Fort Worth

Built in 1920 as the Beth-El synagogue in Fort Worth, this building still serves God.

 Beth-El synagogue opened in 1920 at the corner of West Broadway and Galveston in Fort Worth. It served the congregation until the end of the 20th Century and now houses an evangelical church.
Beth-El synagogue opened in 1920 at the corner of West Broadway and Galveston in Fort Worth. It served the congregation until the end of the 20th Century and now houses an evangelical church. Fort Worth Jewish Archives

One hundred years ago this month, bricklayers and carpenters worked overtime to finish constructing Beth-El synagogue — a red brick house of worship with limestone trim at the affluent corner of West Broadway and Galveston. To keep workers on the job, temple president Herman Lederman, a tobacconist, handed out free cigars.

Contractor William Bryce, for whom a street in Arlington Heights was later named, knew he faced a deadline. The Jewish High Holidays that year began at sunset on Sunday, Sept. 12.

Bryce also realized he wasn’t going to be paid in full. Due to wild inflation, he had submitted a cost-plus contract. What began as a $75,000 job ended up with a $139,000 tab and a deficit of $78,500. Desperate Beth-El board members called lumberyards, begging donations of building materials. Architect John J. Pollard, whose work includes the Forest Park gate, kept revising the blueprints because the congregation could no longer afford a planned gymnasium, rooftop garden, billiards room or ballroom.

Adding to Beth-El’s woes was Prohibition, the law of the land since Jan. 1, 1920. Prohibition forced out of business Beth-El benefactors who were liquor distributors, saloon keepers, and restaurateurs. Congregants reneged on building fund pledges. Membership at Beth-El dropped from 150 families to 120.

Despite setbacks, Beth-El opened in time for Rosh Hashanah, the Jewish New Year. Prayers and second mortgage bonds kept the temple afloat. The last dollar on the mortgage was finally paid in July of 1946.

Then, the unthinkable happened. On Aug. 29, 1946, hours after a B’nai B’rith smoker in the social hall, fire erupted. A three-alarm blaze consumed all but the brick walls of Beth-El. Water dousing the flames flushed thousands of poker chips and playing cards into the street.

Fortunately, the 36,700-square-foot building had “good bones.” The interior was rebuilt, redecorated, and fireproofed. Beth-El reopened two years later for the High Holidays. Soon after, trustees banned card-playing and gambling on the premises.

The red brick synagogue served the congregation until the end of the century. By then, the Broadway neighborhood on the city’s Near Southside had deteriorated. Most of the three-story homes that once graced the area had been demolished. Beth-El’s members had migrated southwest into the Hulen Street corridor, where a soaring contemporary synagogue was nearing completion at 4900 Briarhaven Road.

A parade of congregants carried the Torahs to the new house of worship.
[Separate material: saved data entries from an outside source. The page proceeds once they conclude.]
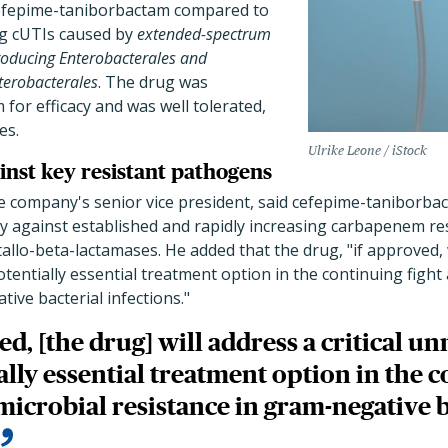
 cefepime-taniborbactam compared to
g cUTIs caused by
extended-spectrum
roducing Enterobacterales and
terobacterales
. The drug was
or efficacy and was well tolerated,
es.
Ulrike Leone / iStock
inst key resistant pathogens
 company's senior vice president, said cefepime-taniborba
ity against established and rapidly increasing carbapenem 
llo-beta-lactamases. He added that the drug, "if approved, wi
entially essential treatment option in the continuing fight 
ive bacterial infections."
ed, [the drug] will address a critical u
ally essential treatment option in the c
microbial resistance in gram-negative b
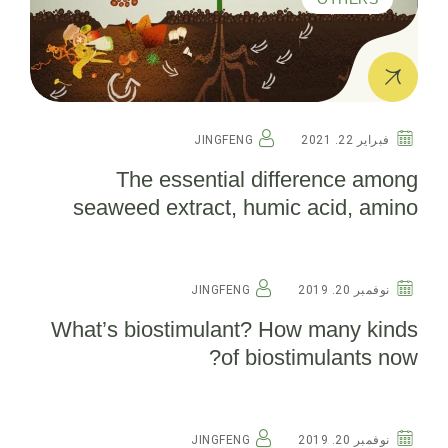
JINGFENG
فبراير 22. 2021
The essential difference among
seaweed extract, humic acid, amino
acid and fish protein(detailed edition)
OTHERS
JINGFENG
نوفمبر 20. 2019
What’s biostimulant? How many kinds
of biostimulants now?
OTHERS
JINGFENG
نوفمبر 20. 2019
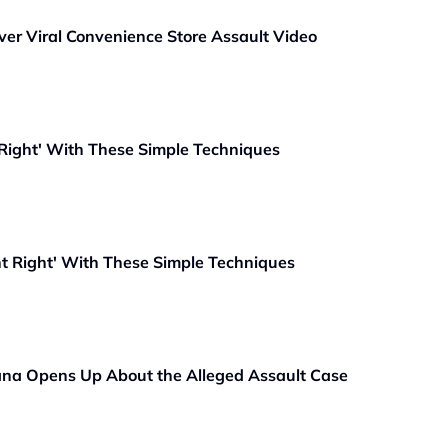
ver Viral Convenience Store Assault Video
 Right' With These Simple Techniques
ht Right' With These Simple Techniques
vana Opens Up About the Alleged Assault Case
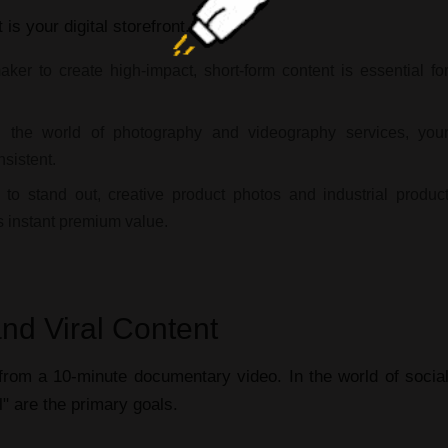
t
is your digital storefront.
maker
to create high-impact, short-form content is essential fo
 the world of
photography and videography services
, you
sistent.
 to stand out,
creative product photos
and
industrial produc
s instant premium value.
nd Viral Content
t from a 10-minute
documentary video
. In the world of
socia
l" are the primary goals.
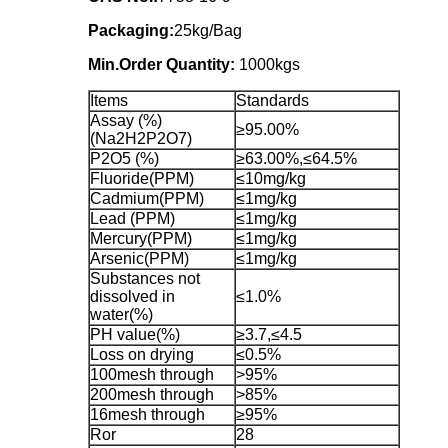
Packaging:
25kg/Bag
Min.Order Quantity:
1000kgs
Items
Standards
Assay (%)
≥95.00%
(Na2H2P2O7)
P2O5 (%)
≥63.00%,≤64.5%
Fluoride(PPM)
≤10mg/kg
Cadmium(PPM)
≤1mg/kg
Lead (PPM)
≤1mg/kg
Mercury(PPM)
≤1mg/kg
Arsenic(PPM)
≤1mg/kg
Substances not
dissolved in
≤1.0%
water(%)
PH value(%)
≥3.7,≤4.5
Loss on drying
≤0.5%
100mesh through
>95%
200mesh through
>85%
16mesh through
≥95%
Ror
28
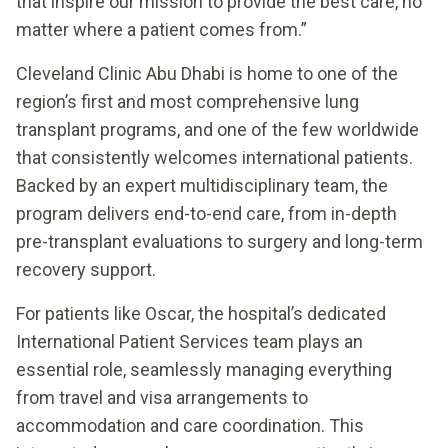
that inspire our mission to provide the best care, no
matter where a patient comes from.”
Cleveland Clinic Abu Dhabi is home to one of the
region’s first and most comprehensive lung
transplant programs, and one of the few worldwide
that consistently welcomes international patients.
Backed by an expert multidisciplinary team, the
program delivers end-to-end care, from in-depth
pre-transplant evaluations to surgery and long-term
recovery support.
For patients like Oscar, the hospital’s dedicated
International Patient Services team plays an
essential role, seamlessly managing everything
from travel and visa arrangements to
accommodation and care coordination. This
Also removed and embedded into the architecture of the new synagogue were the limestone friezes on the Broadway building’s façade — two massive stone candelabras, a quote from Psalms, and a set of Ten Commandment tablets.

For the next decade, the neoclassical house of worship at 207 W. Broadway Ave. remained vacant. Initially, the Fort Worth school district bought the property for $950,000 but, within a few years, put it back on the market. The corner changed hands several times. To keep drunks and drug addicts from trashing the interior, a chain-link fence was erected around the periphery. The appraised value plummeted to $269,000. At that price, the century-old house of worship, which boasted excellent acoustics, ten classrooms, a catering kitchen and basement stage, was looking like a bargain.

As property values tumbled, rebirth was underway. Developers, investors and nonprofits envisioned turning the neighborhood into a trendy enclave with eclectic shops and entertainment outlets moving into vintage brick buildings and warehouses. City planners dubbed the area South Main Village. An experimental theater, Amphibian Stage, opened in 2000 at 120 S. Main. The Markeen Apartments, constructed in 1909, were refurbished, leased, and elevated to the National Register of Historic Places.

In the spring of 2010, the temple at 207 Broadway was sold to an evangelical church — I Jesus Zion Ministries. The church, led by Pastor David Donovan, had started in 1984 inside the Grand Theater, a dilapidated Southside movie house shuttered in 1981.

The new congregation thrived. The pastor dreamed of a larger, more visible location. The corner of Broadway and Galveston turned into a good fit. The church is now celebrating its 10th year in a century-old building that continues to serve God and the community.

Hollace Ava Weiner, a former Star-Telegram reporter, is an author, archivist and director of the Fort Worth Jewish Archives.